We have had occasion heretofore, in Columbia Bank v. Jacobs, 10 Mich. R., 349; Millar v. Babcock, 25 Mich. R., 137; and Campau v. Barnard, 25 Mich. R., 381, to call attention to the position of execution purchasers as against other persons protected by the registry laws. We have found no statute then in force which makes a certificate on a sheriff’s sale notice to affect such a mortgagee at the time of this foreclosure. The finding does not show whether or not any notice of the levy was filed, so that the effect of such a notice is not^ before us. There was nothing, then, which the complainant in the foreclosure suit could have been legally compelled to act upon, in regard to the execution proceedings, and he was not bound to make the purchaser a party, and the foreclosure was, for any thing appearing in this record, a complete bar to all persons interested in the equity of redemption. The burden of proof was on the plaintiff, and he has shown nothing to invalidate it.

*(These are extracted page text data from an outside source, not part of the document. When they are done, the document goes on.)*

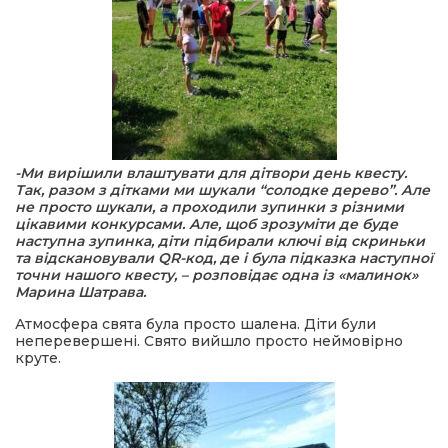
-Ми вирішили влаштувати для дітвори день квесту.
Так, разом з дітками ми шукали “солодке дерево”. Але
не просто шукали, а проходили зупинки з різними
цікавими конкурсами. Але, щоб зрозуміти де буде
наступна зупинка, діти підбирали ключі від скриньки
та відскановували QR-код, де і була підказка наступної
точни нашого квесту, – розповідає одна із «малинок»
Марина Шатрава.
Атмосфера свята була просто шалена. Діти були
неперевершені. Свято вийшло просто неймовірно
круте.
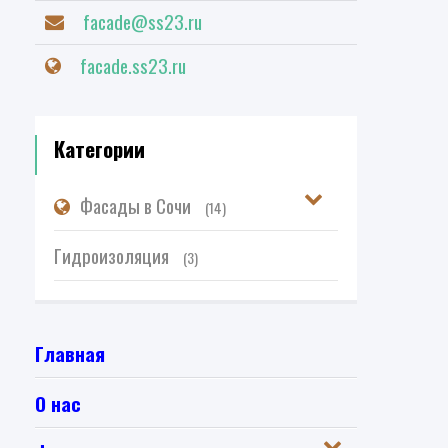
facade@ss23.ru
facade.ss23.ru
Категории
Фасады в Сочи
(14)
Гидроизоляция
(3)
Главная
О нас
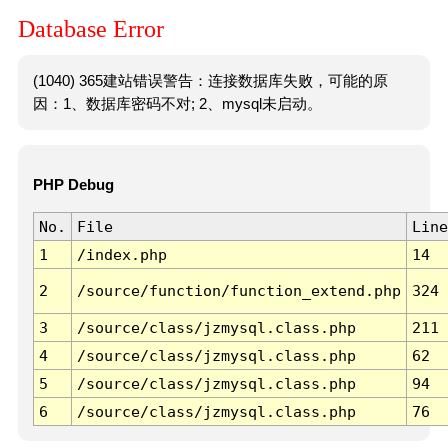
Database Error
(1040) 365建站错误警告：连接数据库失败，可能的原
因：1、数据库密码不对; 2、mysql未启动。
PHP Debug
No.
File
Line
1
/index.php
14
2
/source/function/function_extend.php
324
3
/source/class/jzmysql.class.php
211
4
/source/class/jzmysql.class.php
62
5
/source/class/jzmysql.class.php
94
6
/source/class/jzmysql.class.php
76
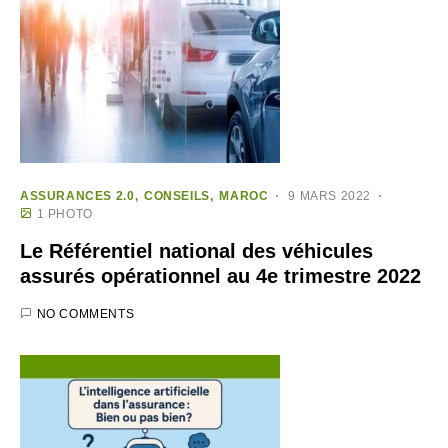
ASSURANCES 2.0
CONSEILS
MAROC
9 MARS 2022
1 PHOTO
Le Référentiel national des véhicules
assurés opérationnel au 4e trimestre 2022
NO COMMENTS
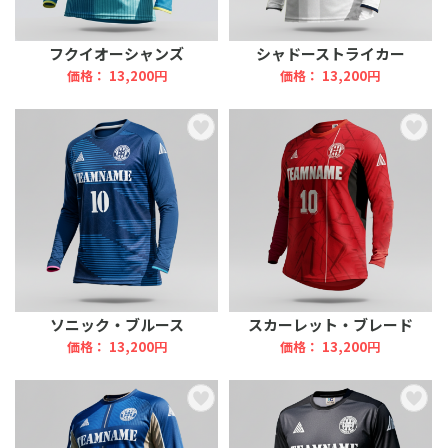
フクイオーシャンズ
シャドーストライカー
価格： 13,200円
価格： 13,200円
ソニック・ブルース
スカーレット・ブレード
価格： 13,200円
価格： 13,200円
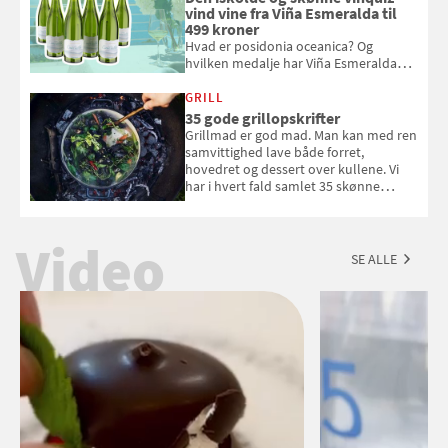
vind vine fra Viña Esmeralda til
499 kroner
Hvad er posidonia oceanica? Og
hvilken medalje har Viña Esmeralda
White fået ved Mundus vini i 2026? Gæt
med i Samvirkes skønne vinquiz, hvor
GRILL
du kan vinde 6 flasker vin fra Viña
35 gode grillopskrifter
Esmeralda. Konkurrencen slutter 1.
Grillmad er god mad. Man kan med ren
september 2026.
samvittighed lave både forret,
hovedret og dessert over kullene. Vi
har i hvert fald samlet 35 skønne
forslag til en sommeraften i grillens
tegn.
Video
SE ALLE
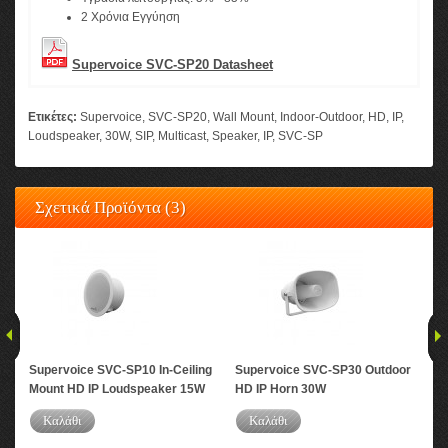
2 Χρόνια Εγγύηση
Supervoice SVC-SP20 Datasheet
Ετικέτες:
Supervoice
,
SVC-SP20
,
Wall Mount
,
Indoor-Outdoor
,
HD
,
IP
,
Loudspeaker
,
30W
,
SIP
,
Multicast
,
Speaker
,
IP
,
SVC-SP
Σχετικά Προϊόντα (3)
Supervoice SVC-SP10 In-Ceiling
Supervoice SVC-SP30 Outdoor
Sup
Mount HD IP Loudspeaker 15W
HD IP Horn 30W
Mou
Sp
Καλάθι
Καλάθι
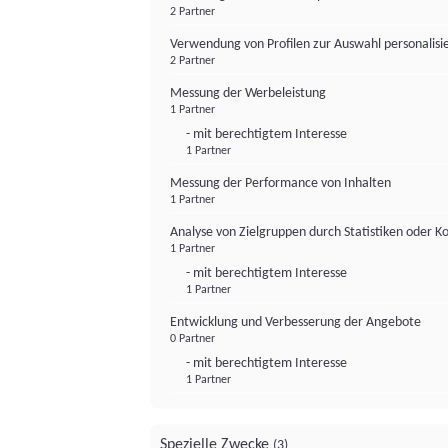
2 Partner
Verwendung von Profilen zur Auswahl personalis
2 Partner
Messung der Werbeleistung
1 Partner
- mit berechtigtem Interesse
1 Partner
Messung der Performance von Inhalten
1 Partner
Analyse von Zielgruppen durch Statistiken oder 
1 Partner
- mit berechtigtem Interesse
1 Partner
Entwicklung und Verbesserung der Angebote
0 Partner
- mit berechtigtem Interesse
1 Partner
Spezielle Zwecke
(3)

The other important questions suggested by the assignments of error are all rendered immaterial by this fatal defect in the finding, and we need not consider them.

In the absence of any bill of exceptions we have no means of knowing whether the special findings asked for, and some of which are claimed to have been omitted by the judge, were properly requested. Under the facts found they could not have affected the result in any way.

The judgment must be affirmed, with costs.

Graves and Cooley, JJ., concurred. Ohristiancy, Oh. J., did not sit in this case.